BEGIN Records to use
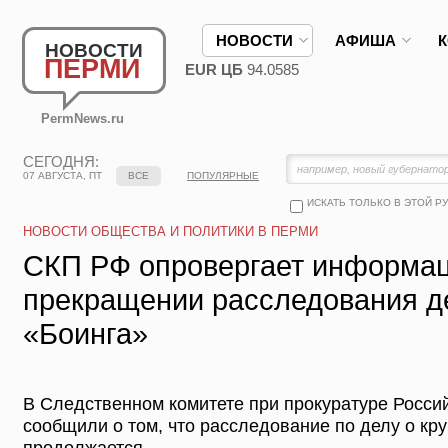
НОВОСТИ
АФИША
НОВОСТИ
ПЕРМИ
EUR ЦБ
94.0585
PermNews.ru
СЕГОДНЯ:
07 АВГУСТА, ПТ
ВСЕ
ПОПУЛЯРНЫЕ
ИСКАТЬ ТОЛЬКО В ЭТОЙ Р
НОВОСТИ ОБЩЕСТВА И ПОЛИТИКИ В ПЕРМИ
СКП РФ опровергает информа
прекращении расследования д
«Боинга»
В Следственном комитете при прокуратуре Росси
сообщили о том, что расследование по делу о кр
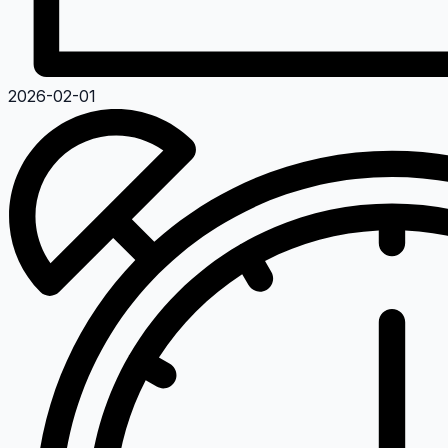
2026-02-01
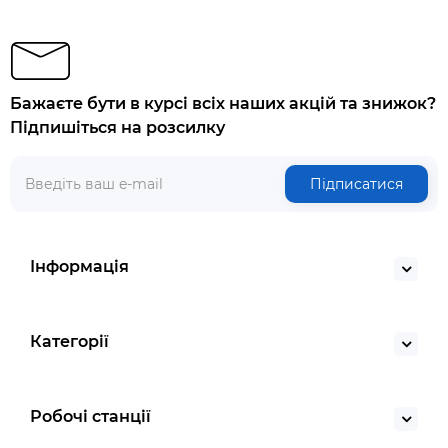
Бажаєте бути в курсі всіх наших акцій та знижок?
Підпишіться на розсилку
Підписатися
Інформація
Категорії
Робочі станції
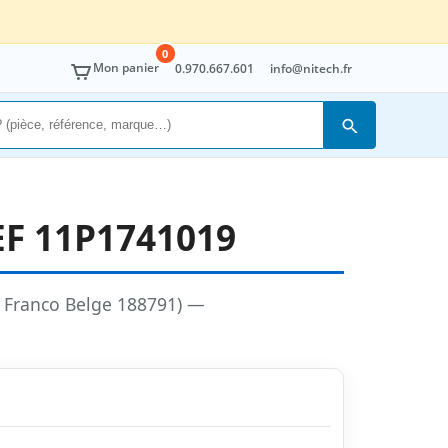
0
Mon panier
0.970.667.601
info@nitech.fr
Rechercher
F 11P1741019
 Franco Belge 188791) —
END Records to use
#### [Task to complete]
A word-for-word copy is required of the lines above from the line with "НОВОСТИ ОБЩЕСТВА И ПОЛИТИКИ В ПЕРМИ" through the last line of the data; no other lines and no pictures belong in it.

#### [The answer]
НОВОСТИ ОБЩЕСТВА И ПОЛИТИКИ В ПЕРМИ
СКП РФ опровергает информа
прекращении расследования д
«Боинга»
В Следственном комитете при прокуратуре Росси
сообщили о том, что расследование по делу о кр
2026-02-01
Бажаєте бути в курсі всіх наших акцій та знижок?
Підпишіться на розсилку
Підписатися
Інформація
Категорії
Робочі станції
0
Mon panier
0.970.667.601
info@nitech.fr
Rechercher
F 11P1741019
 Franco Belge 188791) —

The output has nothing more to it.